La notte del 24 settembre 1942, lei e la sua compagna Lise de Baissac, partite dalla base aerea della RAF a Tempsford, furono le prime agenti della storia a essere paracadutate nella Francia occupata. Lise atterrò nei pressi di Poitiers, Andrée vicino al villaggio di Mer, dove era attesa da una squadra della Resistenza locale. Fu assegnata come corriere per la nuova rete Prosper gestita da Francis Suttill, prima di prendere parte ad alcuni sabotaggi attuati dai maquis, la Resistenza francese. Quando, il 23 giugno del 1943, i Prosper furono scoperti e smantellati dalla polizia segreta tedesca in seguito alla segnalazione di un traditore, Suttill e Andrée vennero arrestati, interrogati e rinchiusi nella prigione di Fresnes. Nel maggio 1944 Andrée e le sue compagne di prigionia Vera Leigh, Sonya Olschanezky e Diana Rowden furono trasferite nel campo di concentramento di Natzweiler-Struthof. Il 6 luglio 1944 alle quattro donne furono praticate iniezioni letali di fenolo al cuore: morirono all’istante tranne Andrée.
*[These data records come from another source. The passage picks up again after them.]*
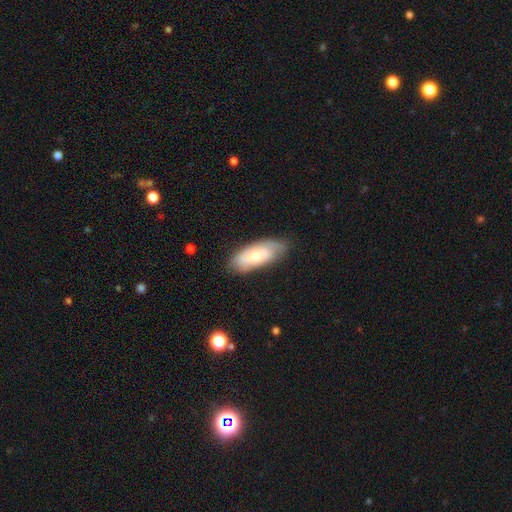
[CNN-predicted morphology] A smooth galaxy with no disk features (62%) that is in between round and cigar-shaped (82%).

Vote fractions:
- Smooth or featured? smooth: 62% / featured or disk: 32% / star or artifact: 6%
- How rounded? in between: 82% / cigar-shaped: 15% / round: 2%
- Merging? none: 73% / minor disturbance: 21% / major disturbance: 4% / merger: 2%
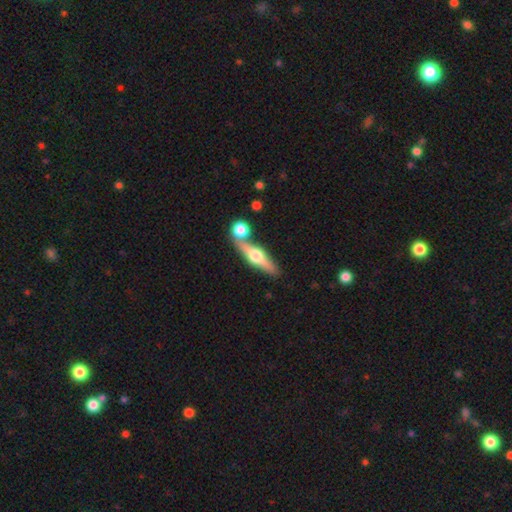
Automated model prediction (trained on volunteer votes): The model was most divided on "smooth or featured": featured or disk: 67%, smooth: 27%, star or artifact: 6%. More confident: edge-on bulge — rounded (95%); edge-on disk — yes (95%); merging — none (67%).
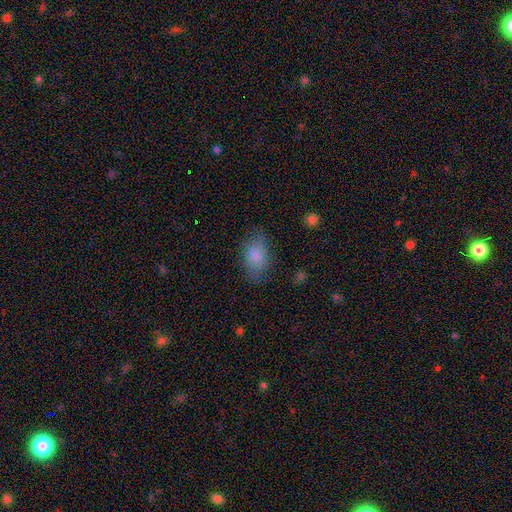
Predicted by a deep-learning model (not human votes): Overall: smooth (82%). How rounded: in between (87%). Merging: none (72%).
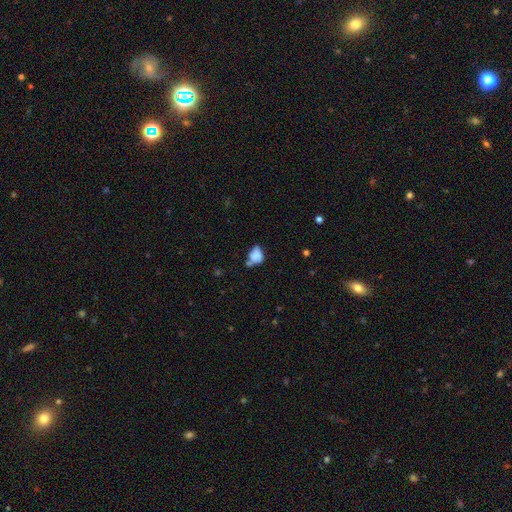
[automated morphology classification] This is likely a smooth galaxy (72%). How rounded: likely in between (72%). Merging: marginally none (31%).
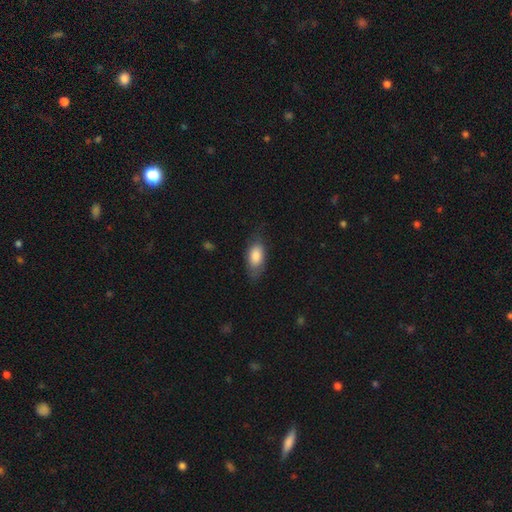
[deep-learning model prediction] Morphology: type=smooth (82%); roundness=in between (90%); merging=none (68%).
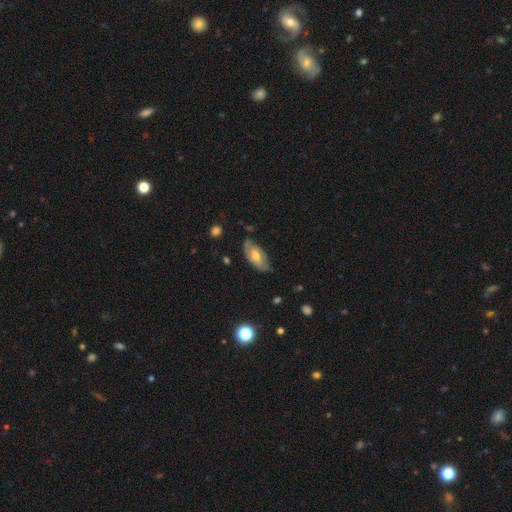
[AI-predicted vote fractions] Smooth or featured: featured or disk — 58% (smooth — 35%)
Edge-on disk: no — 87% (yes — 13%)
Bar: no — 47% (weak — 41%)
Spiral arms: yes — 70% (no — 30%)
Bulge size: moderate — 63% (small — 28%)
Merging: none — 75% (minor disturbance — 19%)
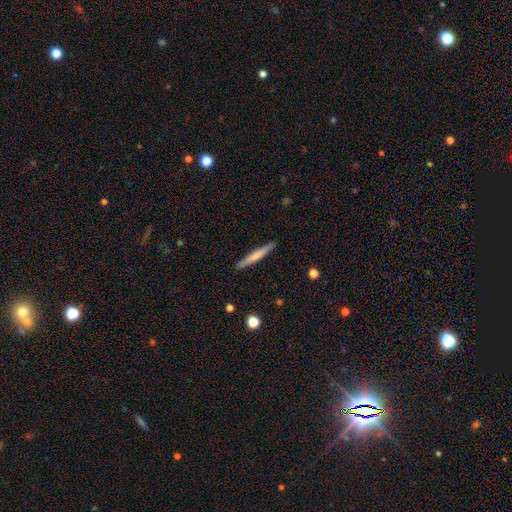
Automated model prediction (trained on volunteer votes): A smooth galaxy with no disk features (57%) that is cigar-shaped (96%).

Vote fractions:
- Smooth or featured? smooth: 57% / featured or disk: 38% / star or artifact: 5%
- How rounded? cigar-shaped: 96% / in between: 3% / round: 1%
- Merging? none: 90% / minor disturbance: 7% / major disturbance: 1% / merger: 1%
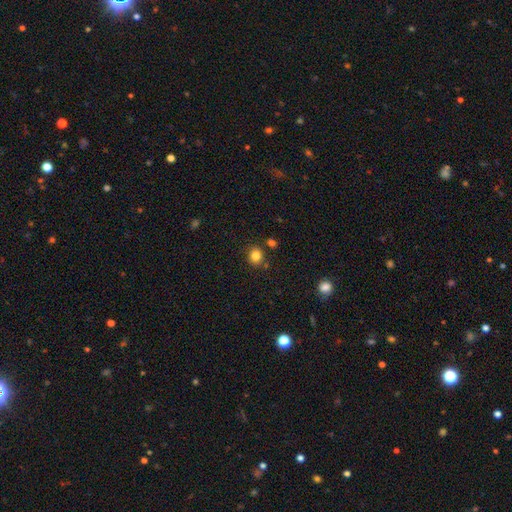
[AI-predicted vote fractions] smooth-or-featured: smooth: 82% | star or artifact: 12% | featured or disk: 5%
  how-rounded: round: 76% | in between: 23% | cigar-shaped: 1%
  merging: none: 81% | minor disturbance: 10% | merger: 6% | major disturbance: 3%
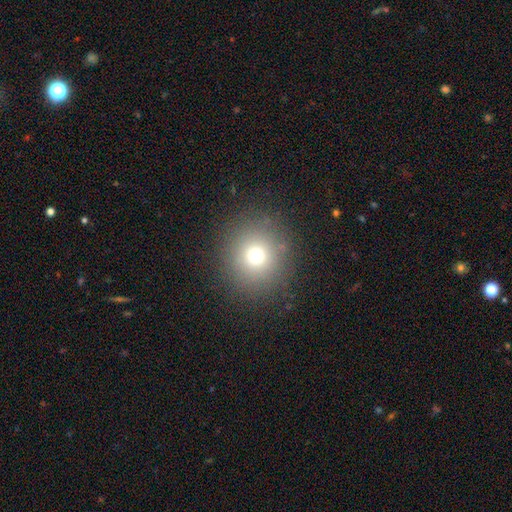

Riprese conoscenza e con le ultime energie ferì il suo boia. Venne gettata ancora viva nel forno crematorio.
Maria Krystyna Skarbek era di Varsavia, figlia di ricchi conti ebrei. Era bella, bellissima, e si classificò seconda a Miss Polonia 1930. Trasferitasi a Londra con il secondo marito dopo l’occupazione polacca della Germania, chiese di entrare a far parte dell’intelligence britannica. Partì per la prima missione a Varsavia, dove raccoglieva informazioni sulle truppe tedesche e organizzò una rete di corrieri che portavano rapporti di intelligence a Budapest, da dove raggiungevano Londra. Fu lei a scoprire che la Germania aveva stretto un’alleanza militare con il maresciallo Antonescu e con la Romania, e quindi a portare gli Alleati a difendersi con anticipo su quel fronte. Nel gennaio 1941 Krystyna venne arrestata dalla Gestapo insieme al suo amante, l’agente segreto Kowersky, amico d’infanzia ritrovato in Ungheria. Ottenne il rilascio mordendosi la lingua, sputando sangue e dichiarando di essere malata di tubercolosi. Cambiò allora identità in Christine Granville, e raggiunse Sofia nascosta nel bagagliaio di un’auto. Lì consegnò al personale diplomatico britannico microfilm sui preparativi tedeschi di invasione dell’Unione Sovietica.
Fu così che Churchill scoprì il piano della Germania e cambiò le sorti della guerra. Krystyna venne promossa a capitano, una delle pochissime donne nella storia, e alla fine della guerra non tornò in Polonia, governata dal regime comunista, ma andò a Londra, dove finì per trovare solo lavori precari, come quello di hostess sulle navi da crociera. Fu in uno di quei viaggi che conobbe uno steward che si innamorò follemente di lei, non ricambiato, e la uccise con un fendente al cuore. Sono migliaia le donne che hanno lavorato, e che lavorano, come agenti segreti. Anche attorno a noi. Non conosceremo mai le loro verità, ma le nostre vite saranno condizionate dalle loro azioni.